**Task description**
Please turn the lines below into a Markdown table with the columns "Row" and "Line", numbering each row and skipping blank lines. Leave the pictures out.
___
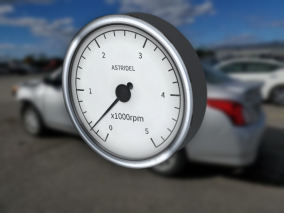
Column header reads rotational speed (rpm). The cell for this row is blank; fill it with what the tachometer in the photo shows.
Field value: 300 rpm
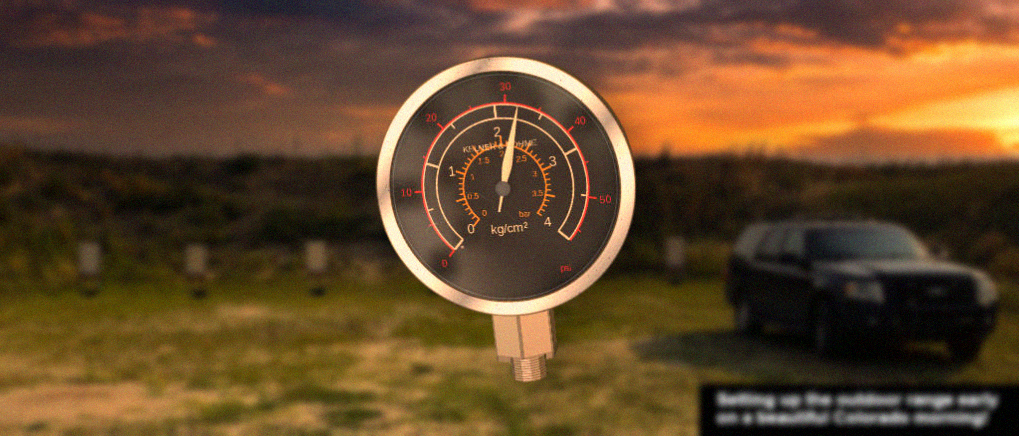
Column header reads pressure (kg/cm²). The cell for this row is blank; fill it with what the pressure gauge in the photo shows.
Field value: 2.25 kg/cm²
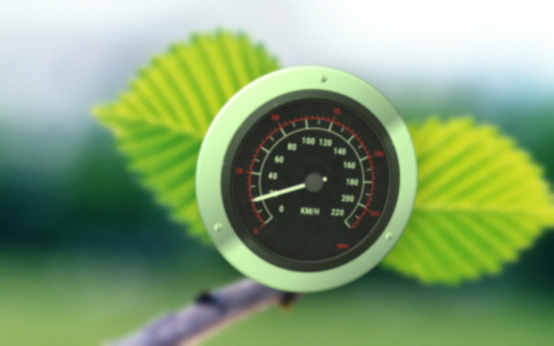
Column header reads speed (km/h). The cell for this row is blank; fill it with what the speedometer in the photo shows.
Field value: 20 km/h
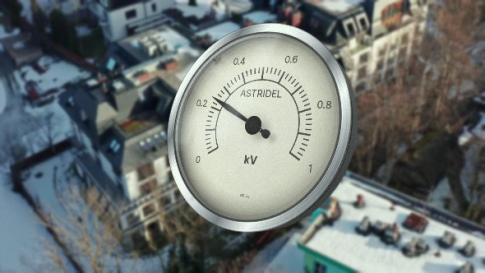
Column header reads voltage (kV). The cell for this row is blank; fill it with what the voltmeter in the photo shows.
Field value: 0.24 kV
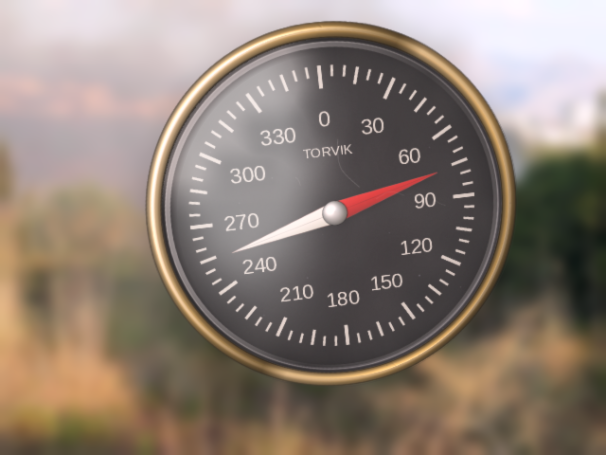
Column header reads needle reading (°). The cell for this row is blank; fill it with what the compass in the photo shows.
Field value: 75 °
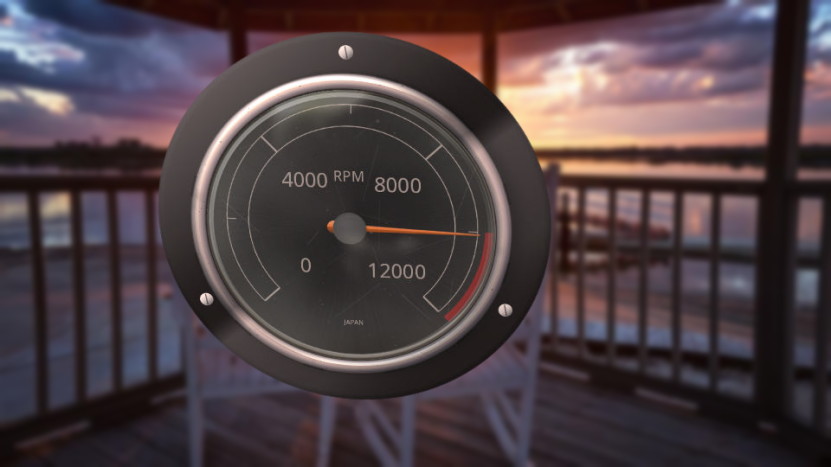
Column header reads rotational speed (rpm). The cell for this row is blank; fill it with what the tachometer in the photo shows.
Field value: 10000 rpm
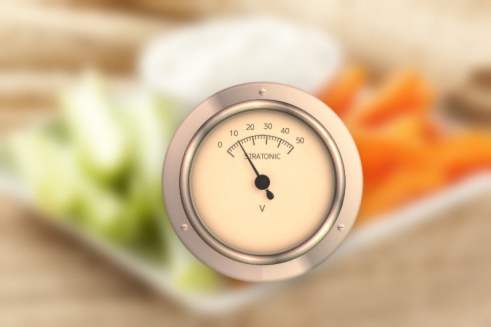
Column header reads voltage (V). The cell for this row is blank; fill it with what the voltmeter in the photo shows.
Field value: 10 V
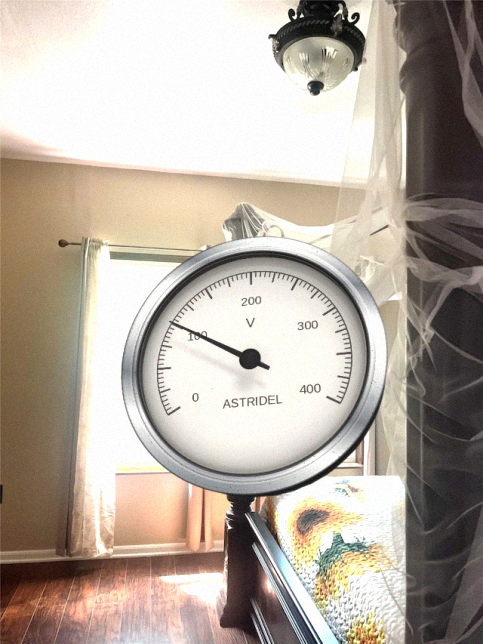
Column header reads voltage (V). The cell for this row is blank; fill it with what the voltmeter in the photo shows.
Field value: 100 V
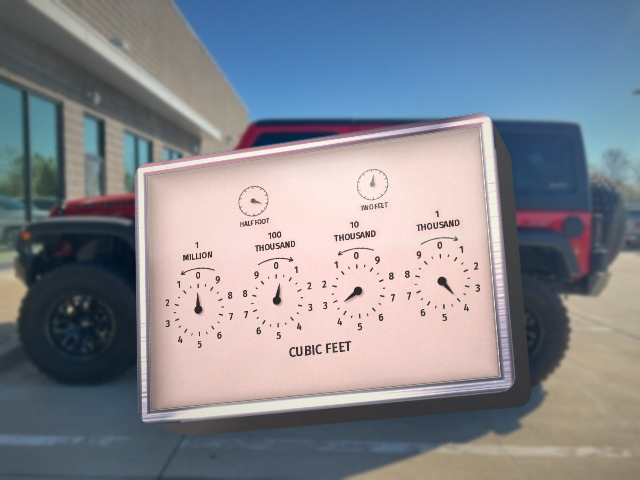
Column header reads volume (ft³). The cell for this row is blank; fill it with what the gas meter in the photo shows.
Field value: 3400 ft³
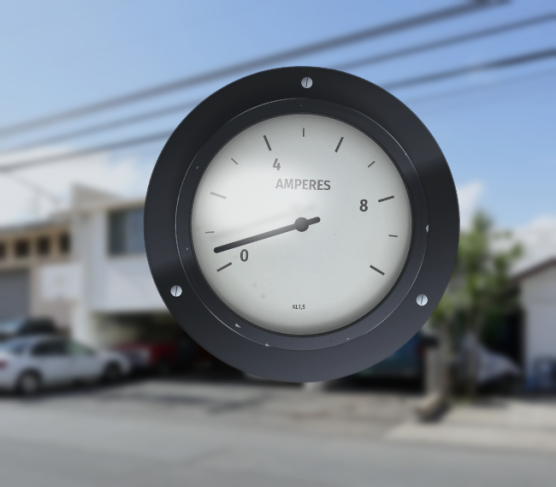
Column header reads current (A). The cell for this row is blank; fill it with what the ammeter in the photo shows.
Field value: 0.5 A
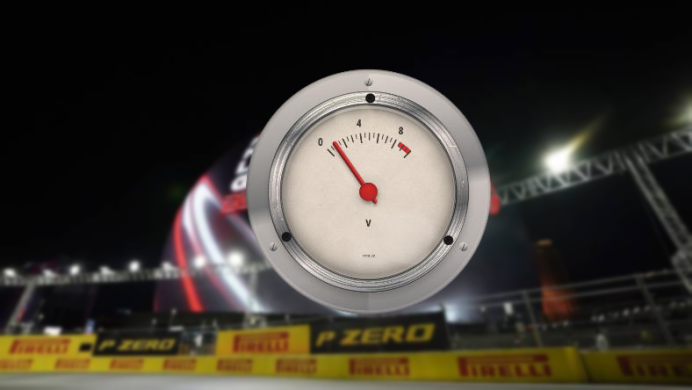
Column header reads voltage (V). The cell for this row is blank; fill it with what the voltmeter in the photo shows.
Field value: 1 V
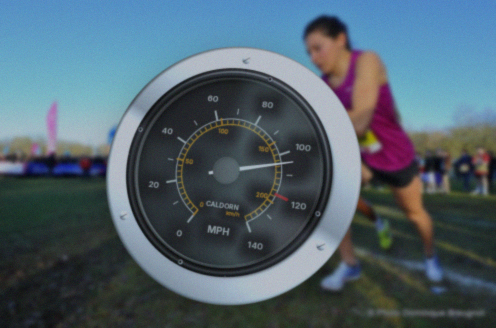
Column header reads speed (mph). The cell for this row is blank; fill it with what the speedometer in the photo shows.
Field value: 105 mph
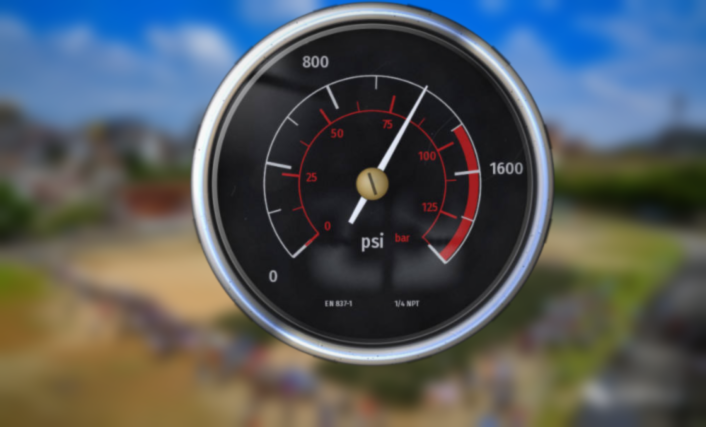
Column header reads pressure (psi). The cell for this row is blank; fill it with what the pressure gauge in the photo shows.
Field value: 1200 psi
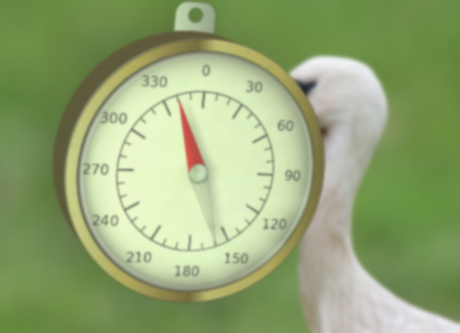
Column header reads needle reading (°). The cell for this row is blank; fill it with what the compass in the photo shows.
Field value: 340 °
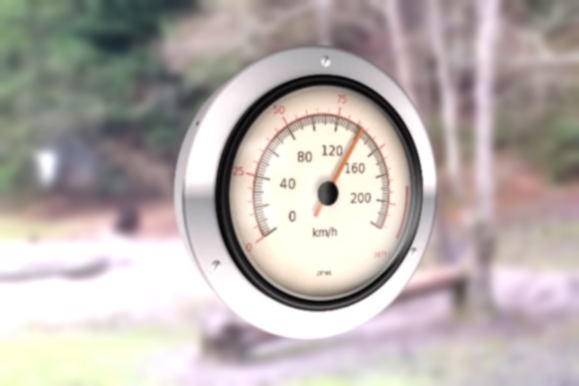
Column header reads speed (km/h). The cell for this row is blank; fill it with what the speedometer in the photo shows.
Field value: 140 km/h
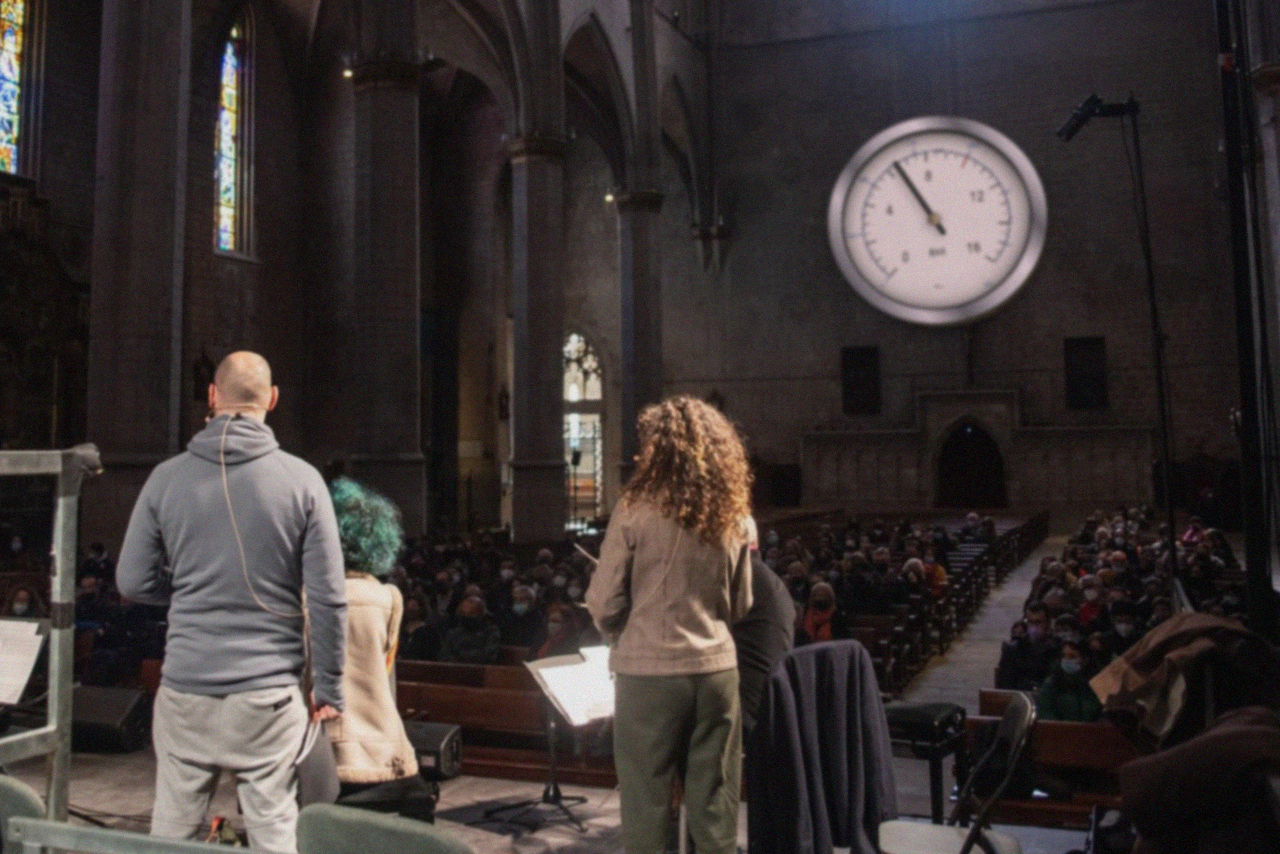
___
**Solution to this task**
| Row | Line |
|---|---|
| 1 | Column header reads rotational speed (rpm). The cell for this row is blank; fill it with what the tachometer in the photo shows. |
| 2 | Field value: 300 rpm |
| 3 | Column header reads pressure (kg/cm²). The cell for this row is blank; fill it with what the pressure gauge in the photo shows. |
| 4 | Field value: 2.25 kg/cm² |
| 5 | Column header reads speed (km/h). The cell for this row is blank; fill it with what the speedometer in the photo shows. |
| 6 | Field value: 20 km/h |
| 7 | Column header reads voltage (kV). The cell for this row is blank; fill it with what the voltmeter in the photo shows. |
| 8 | Field value: 0.24 kV |
| 9 | Column header reads needle reading (°). The cell for this row is blank; fill it with what the compass in the photo shows. |
| 10 | Field value: 75 ° |
| 11 | Column header reads rotational speed (rpm). The cell for this row is blank; fill it with what the tachometer in the photo shows. |
| 12 | Field value: 10000 rpm |
| 13 | Column header reads voltage (V). The cell for this row is blank; fill it with what the voltmeter in the photo shows. |
| 14 | Field value: 10 V |
| 15 | Column header reads voltage (V). The cell for this row is blank; fill it with what the voltmeter in the photo shows. |
| 16 | Field value: 100 V |
| 17 | Column header reads volume (ft³). The cell for this row is blank; fill it with what the gas meter in the photo shows. |
| 18 | Field value: 3400 ft³ |
| 19 | Column header reads current (A). The cell for this row is blank; fill it with what the ammeter in the photo shows. |
| 20 | Field value: 0.5 A |
| 21 | Column header reads voltage (V). The cell for this row is blank; fill it with what the voltmeter in the photo shows. |
| 22 | Field value: 1 V |
| 23 | Column header reads speed (mph). The cell for this row is blank; fill it with what the speedometer in the photo shows. |
| 24 | Field value: 105 mph |
| 25 | Column header reads pressure (psi). The cell for this row is blank; fill it with what the pressure gauge in the photo shows. |
| 26 | Field value: 1200 psi |
| 27 | Column header reads needle reading (°). The cell for this row is blank; fill it with what the compass in the photo shows. |
| 28 | Field value: 340 ° |
| 29 | Column header reads speed (km/h). The cell for this row is blank; fill it with what the speedometer in the photo shows. |
| 30 | Field value: 140 km/h |